The same goes for our political advocacy work around SDGs. During the past years, Belgian NGOs have built up their own expertise and skills. Because the overall SDG agenda (“Agenda 2030”) is so ambitious and all-encompassing, it makes sense to divide our time and energy wisely. Some Belgian NGOs are, for example, mostly interested in education (SDG 5) or water (SDG 6). Others are working on clean energy (SDG 7) or decent work (SDG 8). These are all crucial fields, but not necessarily fields where we, Caritas International Belgium, can contribute the most. Hence the ongoing process of finding out which NGOs work on which themes, and on which ones can we collaborate.

Should Caritas International Belgium’s focus be on peace (SDG 16), given that we spend a large part of our funds on emergency and relief efforts? Or on poverty (SDG 1), given that a major focus of our international cooperation projects in the Democratic Republic of Congo, Ethiopia, Niger, Rwanda and Burundi is precisely this? Or rather on migration (to be found in many SDG targets), since our work in Belgium consists in assisting migrants and refugees? Or shall we focus on all of these? Internally, the debate continues. On a national level, Belgian NGOs meet on a regular basis, exchanging ideas and concrete examples on how we are all appropriating and introducing the Agenda 2030 into our own programs, thinking and practices.

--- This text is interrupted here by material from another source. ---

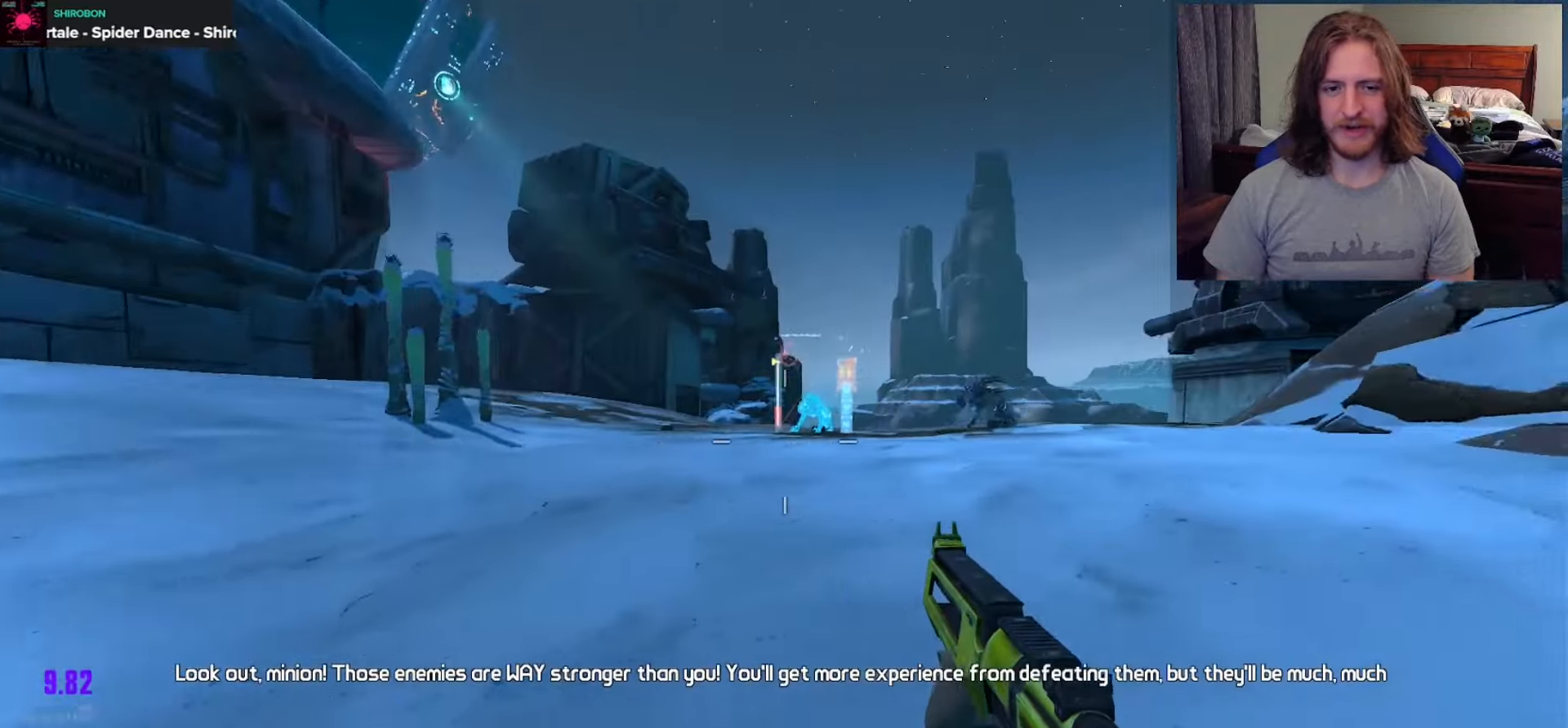
{"buttons": [], "left_stick": "up-right", "right_stick": "right", "events": [[67, "right_stick", "right"], [183, "right_stick", "center"], [283, "left_stick", "up-right"], [317, "right_stick", "right"], [383, "L3", "down"], [383, "left_stick", "up"], [483, "left_stick", "up-right"], [500, "L3", "up"]]}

We will also collaborate with other NGOs to pressure the Belgian government to report on the progress made in the run-up to the Voluntary National Review. We applaud our government’s commitment and look forward to the presentation of its findings at the High Level Political Forum of July 2017. But, we will follow up closely the standards it will use to show and prove its engagement to make sure it sets the bar high enough. One way we engaged our politicians on this recently was by sending them a joint letter, which included the following “ten sustainable recommendations”:

  • Ensure a holistic approach;
  • Prioritise the most transformative SDGs;
  • Find the right balance between internal and extern policies;
  • Ensure a coherent policy for sustainable development;
  • Tackle inequality;
  • Pay attention to the gender dimension in all SDGs (not just SDG 5);
  • Involve civil society (see below);
  • Put your money where your mouth is. Implementing the SDGs is going to cost money. Provide for this;
  • Start off with appropriate indicators;
  • Ensure that the Voluntary Review Report is a starting-point.

Of course, engaging our/any government is not as easy as it sounds. While collaboration between governments and civil society is supposed to lie at the heart of the implementation of the 2030 Agenda, and while the current relations between Belgium’s NGOs and its government can be labelled as “courteous”, it is undeniable and worrying that the space offered to NGOs is shrinking. It is fair to say that the civil society is consulted formally on some decisions around the Agenda 2030. On others not. But to implement the SDGs, and to ensure that this is done in a just way, people must be at the centre – a message we will continue to spread.